De maand juni in het kort:
  • Ondanks de toenemende spanningen in het conflict tussen Israël en Iran blijven de beurzen stabiel. De onrust lijkt steeds minder invloed te hebben op de richting van de koersen. Wel bleek de olieprijs volatiel te zijn.
  • NAVO-landen verhogen hun defensie-uitgaven fors, wat kansen nieuwe kansen biedt. Niet alleen voor de defensiesector maar ook voor sectoren als techniek, ICT en logistiek
  • Lange tijd was het beleid van centrale banken unaniem en werden de rentes gezamenlijk verlaagd of verhoogd. Inmiddels kiezen centrale banken allemaal hun eigen koers
  • Semmie’s portefeuilles hebben de positieve lijn die vorige maand werd ingezet, voortgezet.

Onrust in het Midden-Oosten lijkt met sisser af te lopen

Op 22 juni voerden de Verenigde Staten luchtaanvallen uit op drie nucleaire installaties in Iran, waaronder het diep onder een berg gelegen Fordow-complex. Deze aanval volgde op oplopende spanningen in de regio en trok wereldwijd de aandacht van beleggers en beleidsmakers. Met het bombardement probeert de VS, in navolging van Israël, te voorkomen dat Iran haar nucleaire programma doorzet en een kernwapen ontwikkelt.
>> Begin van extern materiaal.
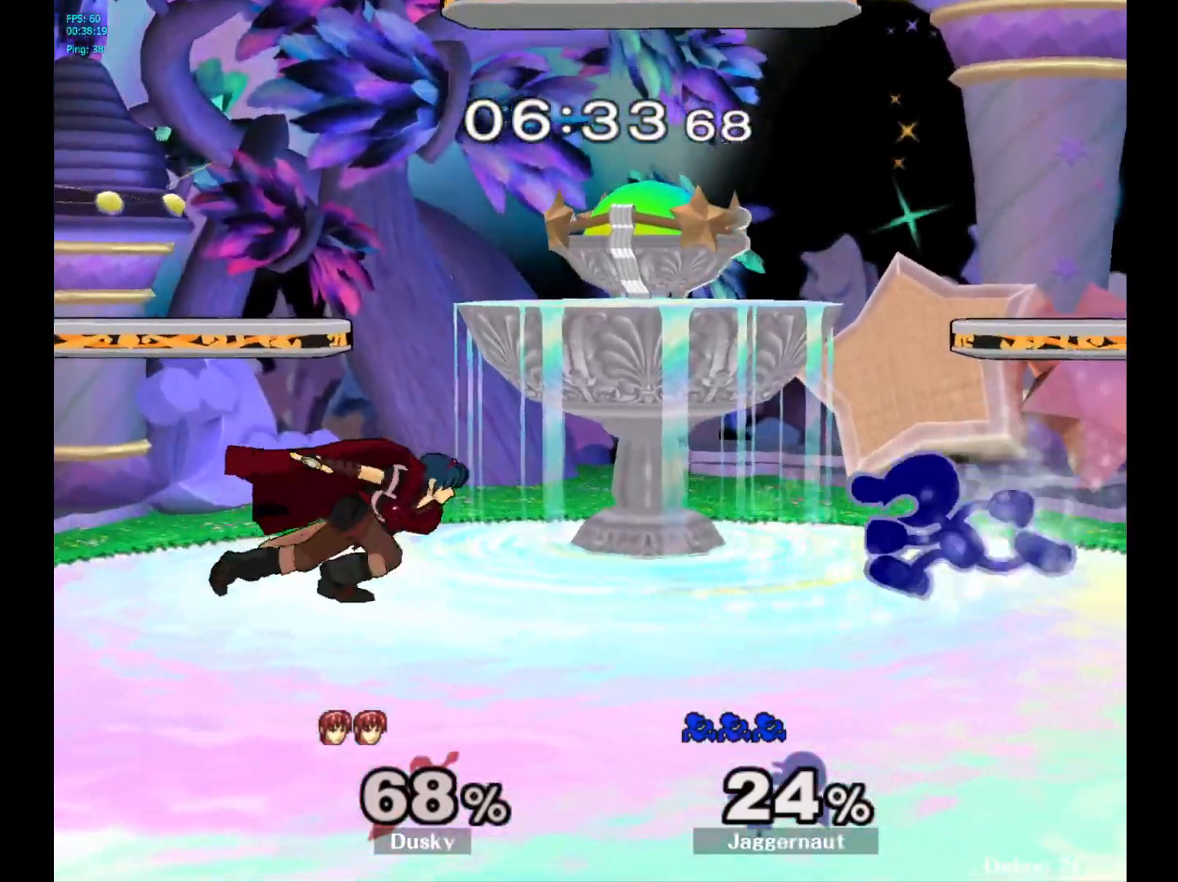
{"buttons": [], "left_stick": "center", "right_stick": "center", "events": [[117, "Y", "down"], [150, "left_stick", "down-right"], [183, "R1", "down"], [267, "Y", "up"], [300, "R1", "up"], [300, "left_stick", "center"], [400, "Y", "down"], [450, "Y", "up"]]}
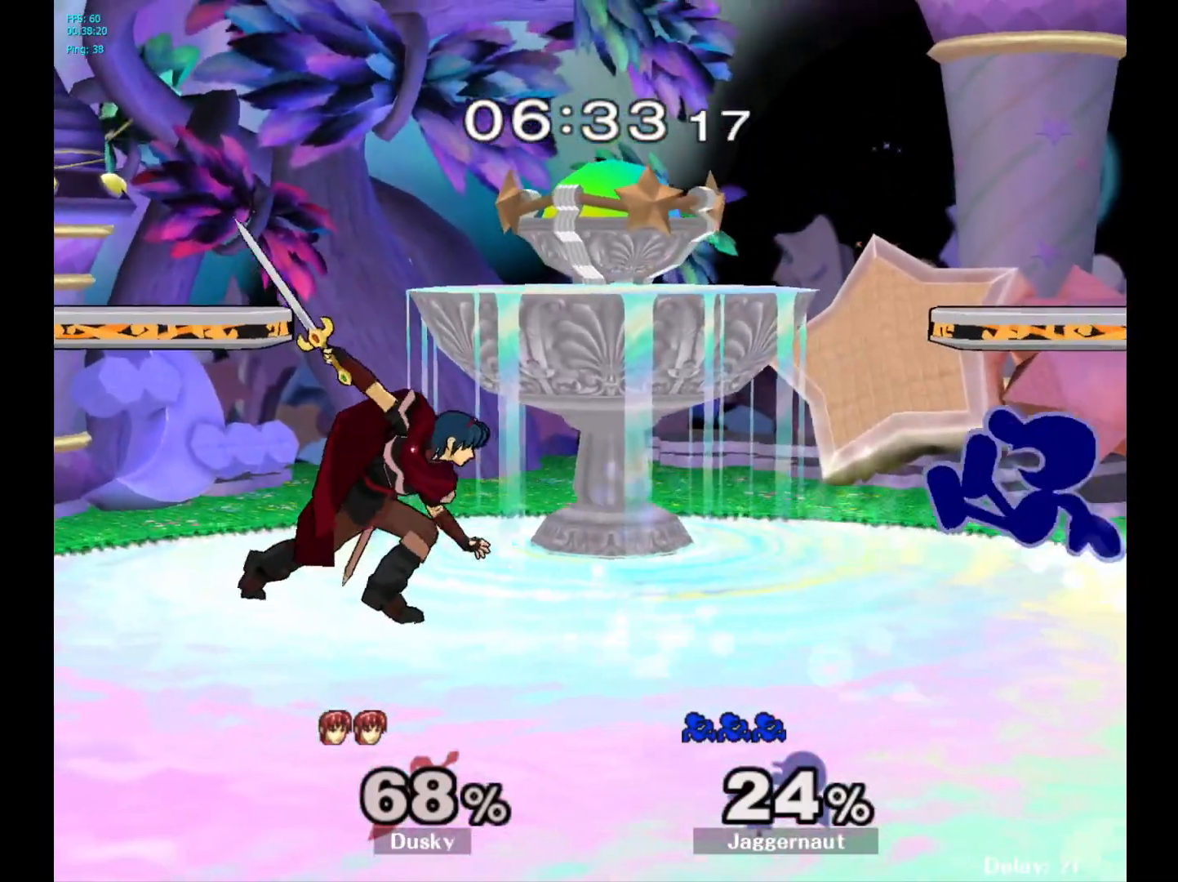
{"buttons": [], "left_stick": "center", "right_stick": "center", "events": [[33, "right_stick", "left"], [67, "left_stick", "left"], [83, "right_stick", "center"], [183, "left_stick", "center"], [267, "left_stick", "down"], [283, "R1", "down"], [417, "R1", "up"], [417, "left_stick", "center"]]}
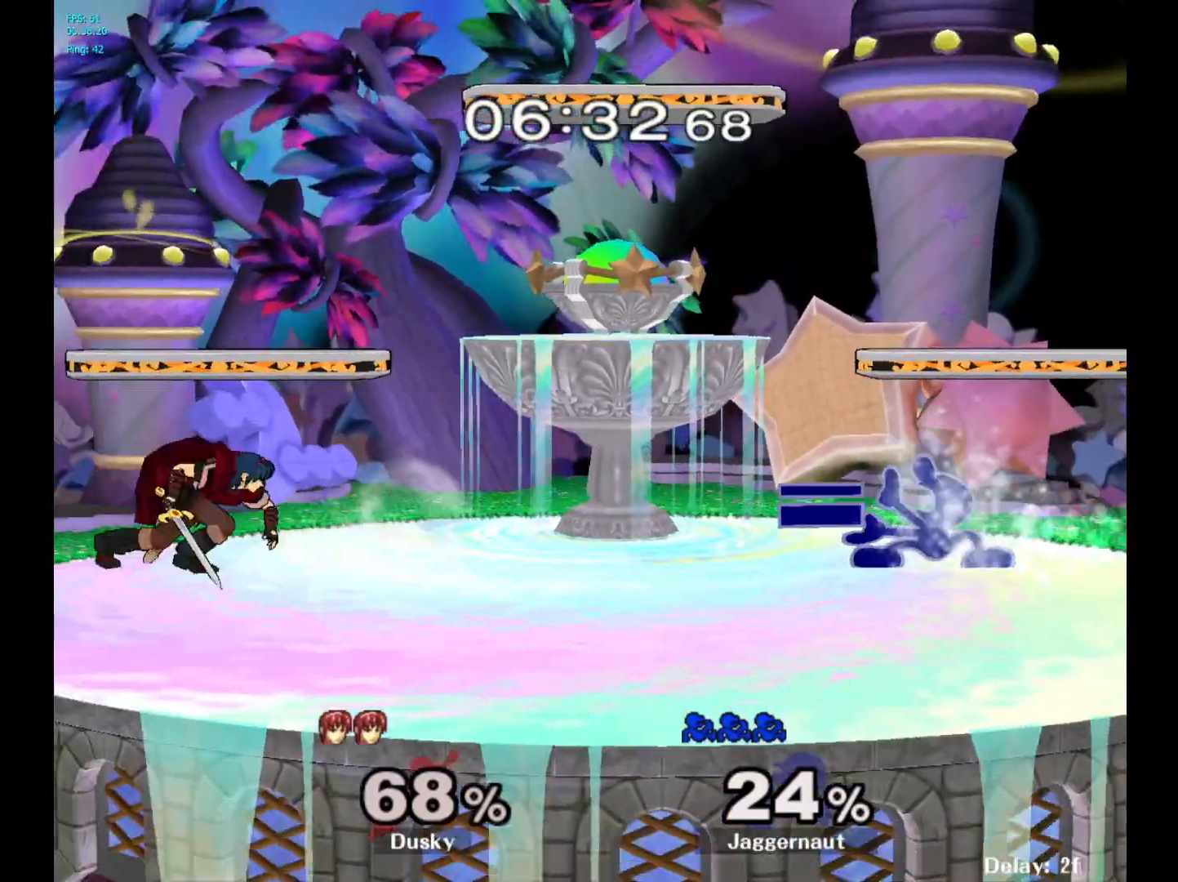
{"buttons": [], "left_stick": "center", "right_stick": "center", "events": [[33, "left_stick", "left"], [100, "Y", "down"], [133, "Y", "up"], [200, "A", "down"], [300, "A", "up"], [367, "left_stick", "center"]]}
Oorlogen zijn doorgaans slecht voor de wereldeconomie. Dit werd eerder zichtbaar tijdens de Russische inval in Oekraïne, toen de energieprijzen in Europa sterk opliepen. Toch bleven de beurzen tijdens het conflict tussen Israël en Iran relatief rustig. Ondanks de ernst van de situatie reageerden de financiële markten opvallend terughoudend. De S&P 500 verloor na de aanval slechts 0,2%, terwijl de Europe Stoxx 600 met 1,5% daalde. Ook de klassieke veilige havens, zoals staatsobligaties en de Amerikaanse dollar, lieten nauwelijks beweging zien.

Een mogelijke verklaring is dat de directe economische impact beperkt bleef: Iran is al grotendeels afgesloten van de westerse economie en Israël vertegenwoordigt slechts een klein deel van het mondiale bbp. Het conflict houdt echter wel een potentieel disruptief randje, vooral vanwege de olieproductie van Iran. Als dat wegvalt, kan dat leiden tot aanzienlijke volatiliteit op de oliemarkt.

Een andere verklaring voor de gelaten reactie van de markten is het relatief voorspelbare karakter van de militaire acties. Beide landen zijn in hoge mate afhankelijk van externe partners – Iran van China en Rusland, Israël van de VS – en opereren daardoor terughoudend. Bovendien besloot de OPEC+ eerder dit jaar de olieproductie op te voeren, wat het risico op een wereldwijd olietekort heeft verkleind.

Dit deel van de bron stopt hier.